### DATA IN THIS EXERCISE
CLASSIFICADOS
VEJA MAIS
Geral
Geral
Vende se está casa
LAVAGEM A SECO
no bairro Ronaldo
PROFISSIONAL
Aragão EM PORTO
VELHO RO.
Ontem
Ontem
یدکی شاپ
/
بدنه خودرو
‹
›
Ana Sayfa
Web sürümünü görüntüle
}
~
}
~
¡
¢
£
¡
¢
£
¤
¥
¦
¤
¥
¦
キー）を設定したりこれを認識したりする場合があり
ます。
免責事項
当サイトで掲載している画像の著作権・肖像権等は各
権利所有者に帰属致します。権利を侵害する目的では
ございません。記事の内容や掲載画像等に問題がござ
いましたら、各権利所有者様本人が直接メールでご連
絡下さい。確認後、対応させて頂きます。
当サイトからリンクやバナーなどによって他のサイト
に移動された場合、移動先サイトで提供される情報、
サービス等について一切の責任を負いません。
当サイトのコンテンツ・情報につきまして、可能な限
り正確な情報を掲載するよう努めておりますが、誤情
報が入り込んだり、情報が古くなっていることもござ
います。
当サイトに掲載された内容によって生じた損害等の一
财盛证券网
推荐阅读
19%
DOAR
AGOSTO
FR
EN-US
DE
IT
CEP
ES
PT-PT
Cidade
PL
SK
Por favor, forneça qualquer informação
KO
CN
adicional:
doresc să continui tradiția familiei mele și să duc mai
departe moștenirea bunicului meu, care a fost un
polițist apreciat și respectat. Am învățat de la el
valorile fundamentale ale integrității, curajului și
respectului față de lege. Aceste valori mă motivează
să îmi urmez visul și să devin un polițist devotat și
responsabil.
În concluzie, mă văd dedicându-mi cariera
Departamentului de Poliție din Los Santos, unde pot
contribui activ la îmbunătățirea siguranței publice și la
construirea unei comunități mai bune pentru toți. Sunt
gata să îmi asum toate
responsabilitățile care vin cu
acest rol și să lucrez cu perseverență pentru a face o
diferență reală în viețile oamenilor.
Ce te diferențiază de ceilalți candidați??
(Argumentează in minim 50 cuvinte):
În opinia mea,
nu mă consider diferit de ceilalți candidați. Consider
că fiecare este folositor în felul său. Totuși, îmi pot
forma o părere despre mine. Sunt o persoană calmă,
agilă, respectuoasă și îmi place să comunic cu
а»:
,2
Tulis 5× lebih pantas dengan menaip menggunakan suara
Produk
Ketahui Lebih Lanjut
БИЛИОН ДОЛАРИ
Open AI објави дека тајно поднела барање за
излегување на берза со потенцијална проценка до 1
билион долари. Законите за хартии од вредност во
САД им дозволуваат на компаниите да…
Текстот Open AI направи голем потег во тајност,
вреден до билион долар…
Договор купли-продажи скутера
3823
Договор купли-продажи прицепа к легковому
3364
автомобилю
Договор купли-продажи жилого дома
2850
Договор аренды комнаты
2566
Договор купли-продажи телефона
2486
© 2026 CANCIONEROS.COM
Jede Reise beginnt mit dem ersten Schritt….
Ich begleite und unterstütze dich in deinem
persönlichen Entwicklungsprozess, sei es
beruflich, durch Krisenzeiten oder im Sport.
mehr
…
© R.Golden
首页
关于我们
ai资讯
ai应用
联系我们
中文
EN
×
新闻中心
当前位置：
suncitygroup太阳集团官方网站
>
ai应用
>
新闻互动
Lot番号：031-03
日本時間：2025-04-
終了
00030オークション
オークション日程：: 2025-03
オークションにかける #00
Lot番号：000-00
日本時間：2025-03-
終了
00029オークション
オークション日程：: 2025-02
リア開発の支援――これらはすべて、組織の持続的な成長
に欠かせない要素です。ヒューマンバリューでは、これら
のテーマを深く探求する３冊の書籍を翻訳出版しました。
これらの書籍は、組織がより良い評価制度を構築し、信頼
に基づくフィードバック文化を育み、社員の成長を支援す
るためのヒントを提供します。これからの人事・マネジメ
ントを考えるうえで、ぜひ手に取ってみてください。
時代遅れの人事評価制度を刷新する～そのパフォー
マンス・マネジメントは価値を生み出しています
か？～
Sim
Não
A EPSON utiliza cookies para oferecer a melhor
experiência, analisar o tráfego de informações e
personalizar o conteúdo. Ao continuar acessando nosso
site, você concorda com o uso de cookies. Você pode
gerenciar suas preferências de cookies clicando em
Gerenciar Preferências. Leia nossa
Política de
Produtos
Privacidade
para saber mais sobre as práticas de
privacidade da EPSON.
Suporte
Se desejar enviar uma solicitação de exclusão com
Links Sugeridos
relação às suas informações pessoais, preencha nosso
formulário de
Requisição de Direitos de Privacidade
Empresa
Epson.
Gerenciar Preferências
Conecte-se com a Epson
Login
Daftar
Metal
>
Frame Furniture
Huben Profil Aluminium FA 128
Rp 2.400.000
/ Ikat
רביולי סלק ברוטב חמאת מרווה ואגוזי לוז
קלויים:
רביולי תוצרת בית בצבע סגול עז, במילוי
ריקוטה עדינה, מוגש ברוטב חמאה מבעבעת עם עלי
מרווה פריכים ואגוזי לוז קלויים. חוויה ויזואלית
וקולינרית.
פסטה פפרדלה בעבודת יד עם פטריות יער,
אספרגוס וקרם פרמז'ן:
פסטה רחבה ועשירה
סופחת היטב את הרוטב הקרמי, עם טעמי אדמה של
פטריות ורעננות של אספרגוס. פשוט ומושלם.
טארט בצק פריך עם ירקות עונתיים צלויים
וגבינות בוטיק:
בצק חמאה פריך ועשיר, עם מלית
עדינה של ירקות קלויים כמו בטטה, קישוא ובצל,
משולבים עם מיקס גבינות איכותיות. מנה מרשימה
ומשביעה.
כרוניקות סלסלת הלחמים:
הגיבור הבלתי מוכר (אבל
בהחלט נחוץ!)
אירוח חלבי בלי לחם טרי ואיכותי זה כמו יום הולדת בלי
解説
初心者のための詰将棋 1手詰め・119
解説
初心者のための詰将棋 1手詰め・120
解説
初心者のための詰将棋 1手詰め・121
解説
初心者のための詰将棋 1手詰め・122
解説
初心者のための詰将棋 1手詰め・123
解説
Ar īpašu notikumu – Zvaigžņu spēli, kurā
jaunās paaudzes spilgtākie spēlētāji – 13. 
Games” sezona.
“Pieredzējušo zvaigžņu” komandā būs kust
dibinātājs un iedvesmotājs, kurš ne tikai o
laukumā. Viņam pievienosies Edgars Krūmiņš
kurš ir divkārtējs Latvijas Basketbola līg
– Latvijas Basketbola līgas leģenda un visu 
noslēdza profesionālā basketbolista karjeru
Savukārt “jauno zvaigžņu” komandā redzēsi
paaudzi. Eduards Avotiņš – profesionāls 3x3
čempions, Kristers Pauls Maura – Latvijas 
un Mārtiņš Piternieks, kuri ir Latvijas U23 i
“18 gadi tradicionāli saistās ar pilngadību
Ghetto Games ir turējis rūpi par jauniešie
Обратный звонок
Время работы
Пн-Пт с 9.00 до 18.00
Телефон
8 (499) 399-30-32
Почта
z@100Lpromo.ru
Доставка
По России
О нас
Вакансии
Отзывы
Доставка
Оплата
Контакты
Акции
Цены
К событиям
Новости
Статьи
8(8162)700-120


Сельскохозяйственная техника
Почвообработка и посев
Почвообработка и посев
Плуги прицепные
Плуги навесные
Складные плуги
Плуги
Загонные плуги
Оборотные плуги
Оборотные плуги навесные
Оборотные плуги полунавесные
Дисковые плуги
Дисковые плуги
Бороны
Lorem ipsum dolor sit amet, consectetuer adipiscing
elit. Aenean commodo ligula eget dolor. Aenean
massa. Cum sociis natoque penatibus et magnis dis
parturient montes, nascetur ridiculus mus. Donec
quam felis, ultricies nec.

### ACTIVITY
Show every line of the material that contains the string "cookies", copying each such line in full. Case counts when matching.

### REPLY TO THE TASK
A EPSON utiliza cookies para oferecer a melhor
site, você concorda com o uso de cookies. Você pode
gerenciar suas preferências de cookies clicando em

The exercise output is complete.